Crypto analyst DBCryptO recently revealed that the Solana blockchain was a platform for illegal trading manipulations, resulting in a shocking $800 billion volume spike over two days.
Detection of Wash Trading Scheme
On September 8, 2025, DBCryptO posted on X accusing a single wallet, 2HDozvLZ8JPC8tuj5gKicAX3UX92AaKqXKkNGTyQgxC5, of generating $48.8 billion in fake trading volume using USDC and JUP token swaps. The total volume reported reached over $800 billion across multiple token pairs from September 6 to 8, 2025.
Volume Manipulation Mechanism
The post claims the fake trading was executed by borrowing $10.8 million in USDC from Marginfi. The process involved swapping it into JUP and then back to USDC, repaying the loan thousands of times using Solana's fast, low-cost infrastructure. No real profit or demand was created, supported by blockchain transaction data.

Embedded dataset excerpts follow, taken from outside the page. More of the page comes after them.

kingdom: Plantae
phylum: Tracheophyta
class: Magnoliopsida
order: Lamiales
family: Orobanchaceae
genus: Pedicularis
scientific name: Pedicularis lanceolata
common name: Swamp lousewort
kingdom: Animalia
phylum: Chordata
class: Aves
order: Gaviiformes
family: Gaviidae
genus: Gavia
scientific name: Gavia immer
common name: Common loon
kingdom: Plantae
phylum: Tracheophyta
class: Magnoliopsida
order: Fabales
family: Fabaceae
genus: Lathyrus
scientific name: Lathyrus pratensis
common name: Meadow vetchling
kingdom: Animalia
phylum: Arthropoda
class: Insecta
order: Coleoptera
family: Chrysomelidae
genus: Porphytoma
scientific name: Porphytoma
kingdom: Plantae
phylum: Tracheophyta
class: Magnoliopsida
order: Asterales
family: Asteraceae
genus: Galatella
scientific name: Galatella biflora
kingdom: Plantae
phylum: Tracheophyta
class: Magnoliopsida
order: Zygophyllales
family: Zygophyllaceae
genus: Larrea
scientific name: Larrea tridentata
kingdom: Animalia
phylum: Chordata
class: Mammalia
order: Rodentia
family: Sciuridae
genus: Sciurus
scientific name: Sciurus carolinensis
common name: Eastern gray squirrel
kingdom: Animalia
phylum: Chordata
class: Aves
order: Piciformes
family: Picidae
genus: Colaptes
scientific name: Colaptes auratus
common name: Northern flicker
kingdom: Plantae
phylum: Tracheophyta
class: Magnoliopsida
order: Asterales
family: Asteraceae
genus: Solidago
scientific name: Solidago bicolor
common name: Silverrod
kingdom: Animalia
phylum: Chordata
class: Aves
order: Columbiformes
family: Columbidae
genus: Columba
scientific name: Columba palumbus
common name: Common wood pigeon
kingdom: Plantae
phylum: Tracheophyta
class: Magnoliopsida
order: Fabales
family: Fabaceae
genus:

Reactions and Consequences
In traditional markets, wash trading is illegal. DBCryptO stated that in such cases, individuals could face prison time. He also raised concerns over Solana's ecosystem, suggesting it relies on distorted metrics for its reputation, involving bots and other tricks affecting transaction rates and trading volumes. As of now, there has been no official response from Solana, leading to increased speculation.
The issue of fake volumes on Solana raises significant questions about the transparency and reliability of blockchain systems. The community's reaction and necessary steps in response to these allegations may shape future standards within the industry.